TEXT SHOWN »
Joan Davenport – Summer 2018

Our team just finished another productive follow-up visit with soil scientist Dr. Joan Davenport! Joan comes to see us in the spring during the bloom period and again in the height of summer to discuss fertilizer needs for bud set. Joan looks at hook, the length and color of the new upright growth, and the amount and color of old leaves, including looking for leaves from two growing seasons ago.

Additional plant nutrition is necessary because while cranberries have adapted (and thrive) in their native sandy soil, nutrients are taken from the bog through the harvest of fruit. The three main elements usually added for nutrition are nitrogen, phosphorus, and potassium. This time of year we look for recommendations for bud set fertilizer as we have to make sure the plants have enough to maintain the fruit as it finishes sizing up before harvest, but also that the plants set buds for next year’s crop. With a perennial crop, we’re always thinking about this year and the next; all the years are related.

“At this point in the growing season, we are evaluating the plants to complete the grown season and support next year’s crop,” Joan says. “To do this, I look at the crop load, the presence and quantity of buds, the length and color of the new upright growth, and the color of last growing season’s leaves. This season’s new leaves should be green and the old (last year’s) leaves just starting to turn pale. Larger crop loads indicate higher nitrogen demand. There should be visible buds and few to no uprights actively growing, plus few to no runners present.”

“Joan’s recommendations this time are pretty consistent,” says Mike Haines. “That feels really good, because I think it means we did a good job keeping everything consistent and giving the beds what they needed through the season so that we just need to put the finishing touches on. I’m happy about that; it had looked good, so it’s good to get the confirmation from Joan.”

Joan Davenport – May 2018

If it’s May, it must be time for a visit from Dr. Joan Davenport! A former researcher for Ocean Spray, Joan works with Pine Island to provide guidance on fertilizer, water, and nutrients, as well as general integrated crop management. “At this point in the growing season, we are evaluating the plants for fruit potential and trying to develop recommendations for applications between bloom and fruit set. To do this, I look at hook, the length and color of the new upright growth, and the amount and color of old leaves, including looking for leaves from two growing seasons ago,” Joan says.

THE TASK » Copy the passage of the cranberry fertilizer text between "Joan Davenport – Summer" and "growing seasons ago.", inclusive, word for word.

DATA »

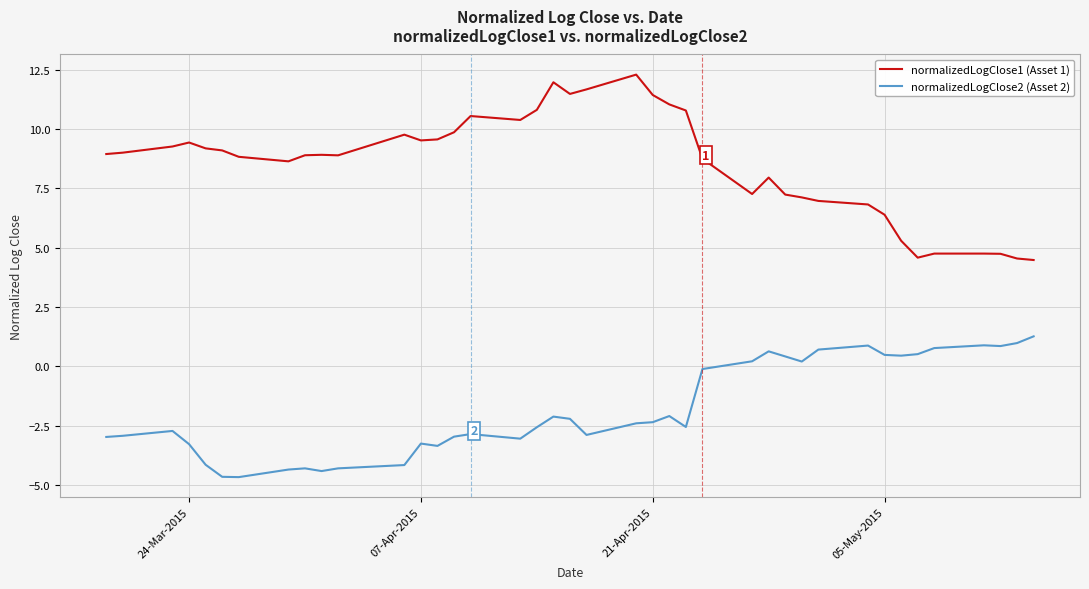

Which series has the largest range (max minus min)?

normalizedLogClose1 (Asset 1)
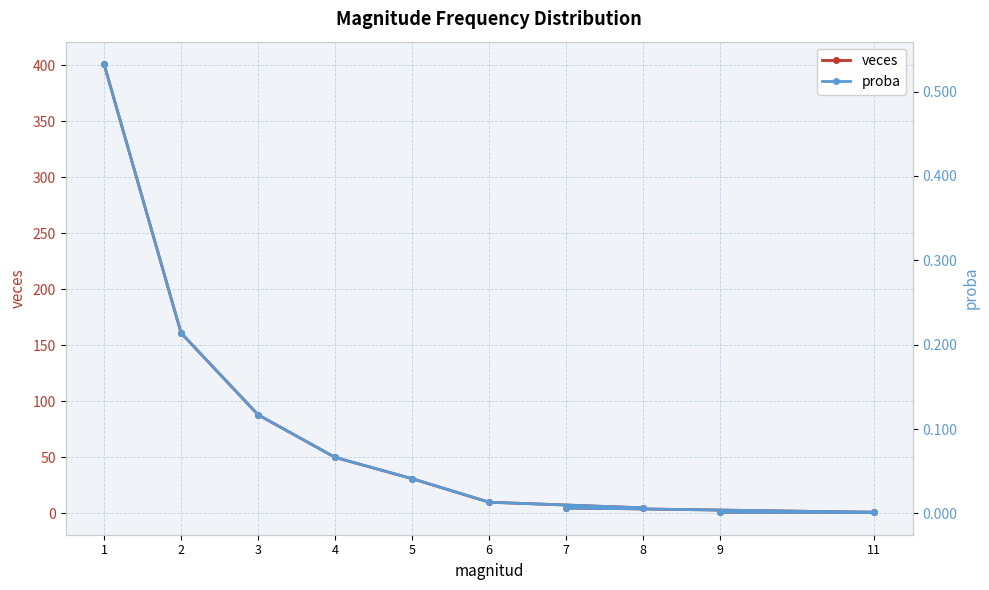

At which label does veces first exceed 31?

1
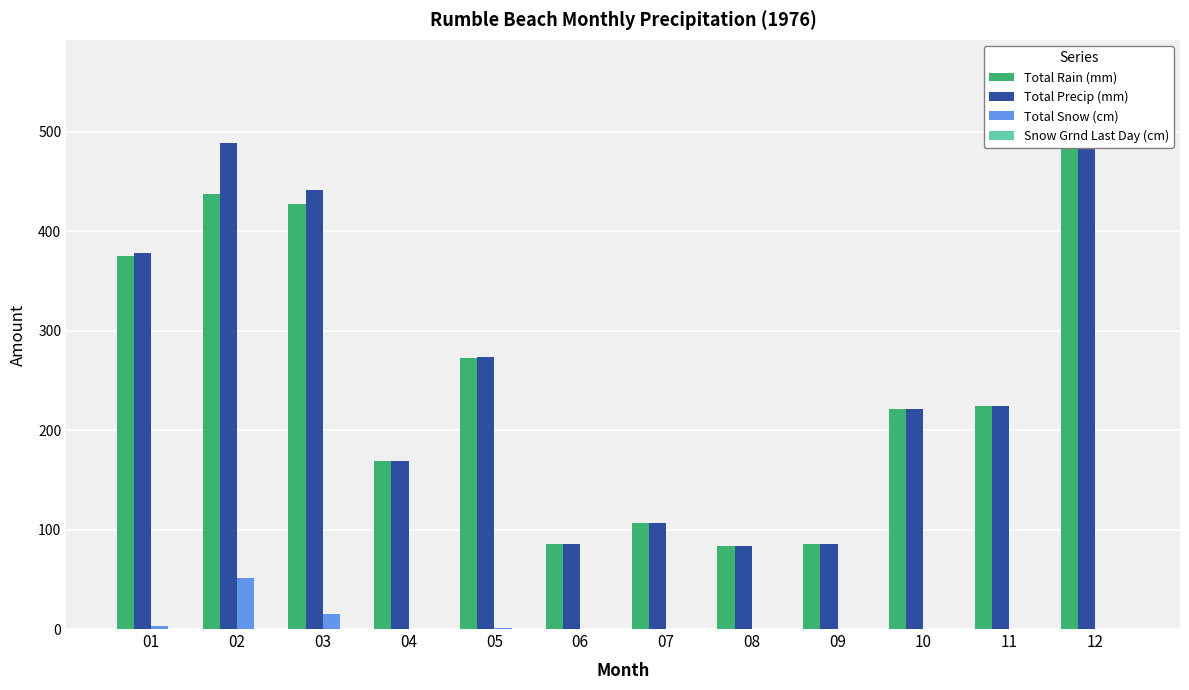

How many bars are there in total?

48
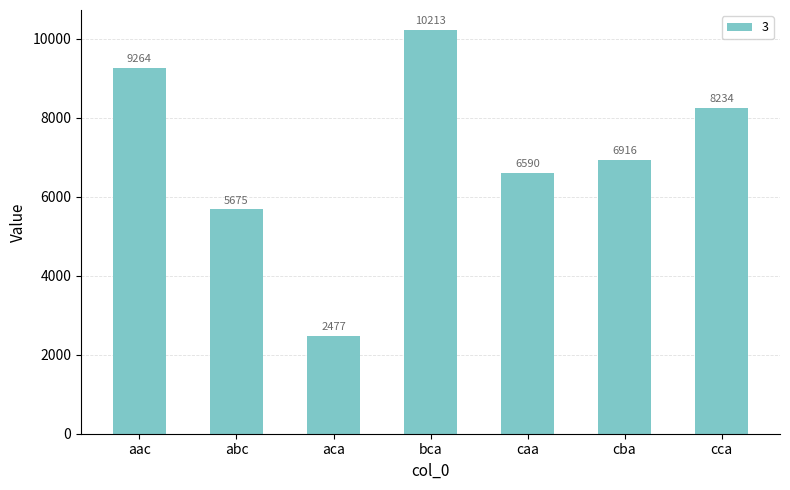

What is the difference between the maximum and second lowest values?

4538.1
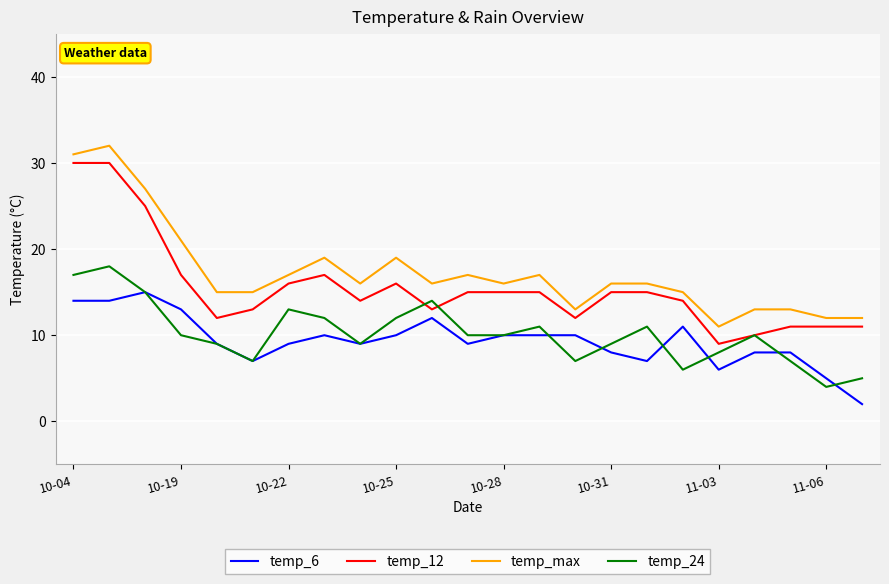

What is the maximum value shown in the chart?

32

ANSWER TO THIS EXERCISE »
Joan Davenport – Summer 2018

Our team just finished another productive follow-up visit with soil scientist Dr. Joan Davenport! Joan comes to see us in the spring during the bloom period and again in the height of summer to discuss fertilizer needs for bud set. Joan looks at hook, the length and color of the new upright growth, and the amount and color of old leaves, including looking for leaves from two growing seasons ago.